Here in the Pacific Northwest, salmon is back in season, and Boni has a few recipes for our favorite fish. One calls for it smoked: vermicelli al salmone, made very simply with butter and mascarpone. Another for poached salmon skews a bit dated, albeit charmingly: "If you want to prepare a dish of great effect," Boni advises that you dress the whole fish tricolor-style, with the red third accomplished by way of "tomato ketchup."
And here is the salmone al forno from "The Talisman of Happiness," baked in a way that makes you understand that the greatness of food may be left largely to lovely ingredients - like our salmon.
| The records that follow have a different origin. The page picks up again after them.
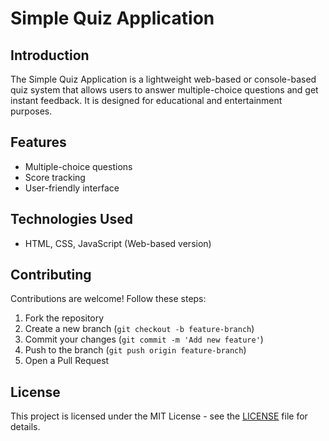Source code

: # Simple Quiz Application

## Introduction
The Simple Quiz Application is a lightweight web-based or console-based quiz system that allows users to answer multiple-choice questions and get instant feedback. It is designed for educational and entertainment purposes.

## Features
- Multiple-choice questions
- Score tracking
- User-friendly interface

## Technologies Used
- HTML, CSS, JavaScript (Web-based version)

## Contributing
Contributions are welcome! Follow these steps:
1. Fork the repository
2. Create a new branch (`git checkout -b feature-branch`)
3. Commit your changes (`git commit -m 'Add new feature'`)
4. Push to the branch (`git push origin feature-branch`)
5. Open a Pull Request

## License
This project is licensed under the MIT License - see the [LICENSE](LICENSE) file for details.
Look for wild Pacific species: those of the Copper River, more Chinook/king and sockeye, coho/silver, keta and then pink, as spring turns into summer and then fall.
Boni's recommendation here: "You can serve it with a quick green sauce," and as the only such concoction in her section on sauces is a spicy one that might overshadow the salmon, I'll have the temerity to include a super-simple recipe of my own.
"The Talisman of Happiness" Salmone al Forno
The editor and publisher of the new English version of this classic Italian cookbook, Michael Szczerban, says he loves that its recipes show "that perfection is more often obtained by doing less than by doing more." Yes!
3 pounds 5 ounces salmon
1 onion
Parsley
Olive oil
White wine
Salt
Pepper
Clean, wash and dry the salmon and place it in a baking dish, covering it with chopped onion and parsley. Add salt, pepper, a few spoons of oil and half a glass of white wine, and leave to flavor for a few hours in this marinade.
Then, bake the pan in a preheated oven and cook at a moderate heat for about three-quarters of an hour [Editor's note: Ada Boni's original recipes predate oven thermometers, but per the cookbook's Notes for Cooks," "moderate heat" means 350 degrees]. From time to time, baste the fish with its marinade.
Look for an internal temperature of 120 degrees for medium-rare.
Quick Green Sauce for Salmon
This also makes a great salad dressing or dip for vegetables/chips/life in general. - Bethany Jean Clement
½ cup plain whole milk Greek yogurt
¼ cup extra-virgin olive oil
¼ cup parsley
Kosher salt and fresh-ground black pepper to taste
Blend all ingredients with an immersion blender (easiest cleanup), regular blender or food processor. Alternately, finely chop the parsley, then mix all ingredients by hand.